Gopnik makes clear how short a distance actually exists between today’s grubby, scrawling graffiti on a subway train and the upscale gallery dealer for whom making money from art has to trump aesthetic considerations of style. In 1982, as I was visiting one of Leo Castelli’s New York art galleries in New York, I noticed some graffiti on the wall next to the front door:
The soup can, as we all know, opened tempting vistas of high prices for Warhol and his lucky art dealers. The Campbell’s soup can was soon followed by Coca-Cola bottles, Marilyn Monroe, Elizabeth Taylor, the widowed Jacqueline Kennedy, and other high priests and priestesses of popular imagination, printed up in identical images like sheets of postage stamps. Even Warhol’s own image, eventually. He was famous, too.

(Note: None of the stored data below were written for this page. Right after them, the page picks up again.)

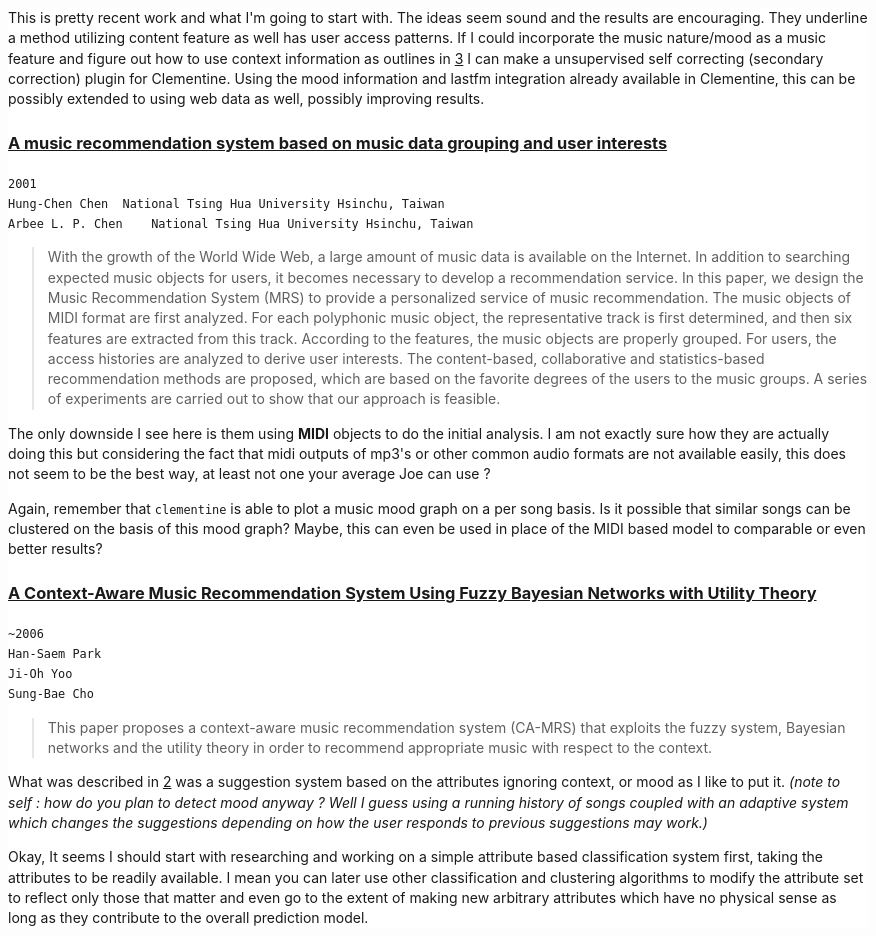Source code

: This is pretty recent work and what I'm going to start with. The ideas seem sound and the results are encouraging. They underline a method utilizing content feature as well has user access patterns. If I could incorporate the music nature/mood as a music feature and figure out how to use context information as outlines in [3][3] I can make a unsupervised self correcting (secondary correction) plugin for Clementine. Using the mood information and lastfm integration already available in Clementine, this can be possibly extended to using web data as well, possibly improving results.

### [A music recommendation system based on music data grouping and user interests][2] 
    2001
    Hung-Chen Chen  National Tsing Hua University Hsinchu, Taiwan
    Arbee L. P. Chen    National Tsing Hua University Hsinchu, Taiwan


>With the growth of the World Wide Web, a large amount of music data is available on the Internet. In addition to searching expected music objects for users, it becomes necessary to develop a recommendation service. In this paper, we design the Music Recommendation System (MRS) to provide a personalized service of music recommendation. The music objects of MIDI format are first analyzed. For each polyphonic music object, the representative track is first determined, and then six features are extracted from this track. According to the features, the music objects are properly grouped. For users, the access histories are analyzed to derive user interests. The content-based, collaborative and statistics-based recommendation methods are proposed, which are based on the favorite degrees of the users to the music groups. A series of experiments are carried out to show that our approach is feasible.

The only downside I see here is them using **MIDI** objects to do the initial analysis. I am not exactly sure how they are actually doing this but considering the fact that midi outputs of mp3's or other common audio formats are not available easily, this does not seem to be the best way, at least not one your average Joe can use ?

Again, remember that `clementine` is able to plot a music mood graph on a per song basis. Is it possible that similar songs can be clustered on the basis of this mood graph? Maybe, this can even be used in place of the MIDI based model to comparable or even better results? 

### [A Context-Aware Music Recommendation System Using Fuzzy Bayesian Networks with Utility Theory][3]
    ~2006
    Han-Saem Park
    Ji-Oh Yoo
    Sung-Bae Cho


>This paper proposes a context-aware music recommendation system (CA-MRS) that exploits the fuzzy system, Bayesian networks and the utility theory in order to recommend appropriate music with respect to the context.

What was described in [2][2] was a suggestion system based on the attributes ignoring context, or mood as I like to put it. *(note to self : how do you plan to detect mood anyway ? Well I guess using a running history of songs coupled with an adaptive system which changes the suggestions depending on how the user responds to previous suggestions may work.)*

Okay, It seems I should start with researching and working on a simple attribute based classification system first, taking the attributes to be readily available. I mean you can later use other classification and clustering algorithms to modify the attribute set to reflect only those that matter and even go to the extent of making new arbitrary attributes which have no physical sense as long as they contribute to the overall prediction model.


[1]: http://repository.cmu.edu/cgi/viewcontent.cgi?article=1496&context=compsci "A machine learning approach to musical style recognition"
[2]: http://dl.acm.org/citation.cfm?id=502625&preflayout=tabs "A music recommendation system based on music data grouping and user interests"
[3]: http://link.springer.com/chapter/10.1007/11881599_121 "A Context-Aware Music Recommendation System Using Fuzzy Bayesian Networks with Utility Theory"
[4]: http://link.springer.com/chapter/10.1007/11926078_67 "Foafing the Music: Bridging the Semantic Gap in Music Recommendation"
[5]: http://dl.acm.org/citation.cfm?id=1859812  "Music Recommendation Based on Acoustic Features and User Access Patterns"
[6]: http://dl.acm.org/citation.cfm?id=1859812 "Limitations of interactive music recommendation based on audio content"
[7]: http://link.springer.com/article/10.1007/s13735-012-0032-2 "Location-aware music recommendation"
[8]: http://ismir2010.ismir.net/proceedings/ismir2010-58.pdf "LEARNING FEATURES FROM MUSIC AUDIO WITH DEEP BELIEF NETWORKS"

True to form, Warhol opened up a salesroom of his own in Midtown Manhattan, called the Factory, one that also served as a studio and meeting place for a random coterie of friends and hangers-on. His theme was silver (speaking of money), and newcomers were treated to the sight of silver balloons floating lazily overhead and bumping against the high ceilings. It became an impromptu chrysalis for the idea of the moment, whether a new film, a new magazine, or more artwork. There was a resident rock band and a nightclub. At the height of Warhol’s almost mythical fame, his casual friends became famous themselves.
One of them was Edie Sedgwick, a rich girl with enormous eyes and a prepubescent figure. Edie’s traumatic childhood would lead to her death when she was only 28. But when she appeared at the Factory one day, something about her waiflike charm took hold of Warhol as it later did of George Plimpton, who edited a best-selling oral history about Sedgwick, compiled from hundreds of interviews with people who knew her. For Warhol, she was a twin being. They even began to adopt identical outfits. She would arrive with him on TV shows and provide his answers, tongue in cheek.
In June 1969, on assignment for The Washington Post, photographer Ken Feil and I went to the Factory to interview Warhol. I remember his unnerving silences and the feeling that he was transfixed at the angry center of a psychodrama that was constantly being written by others around him. It was not a very satisfactory interview, but one of the photographs Ken took, now lost, was quite otherwise. Ken positioned Warhol on a chair in front of a set of three-way mirrors, the kind used in department stores to show off views of the front and sides of an outfit. Then Ken angled his shot so that the image was cut and broken up into tiny slits multiplying into the distance, a Warhol infinitely reflected. How poignant. How appropriate. It should have been his epitaph.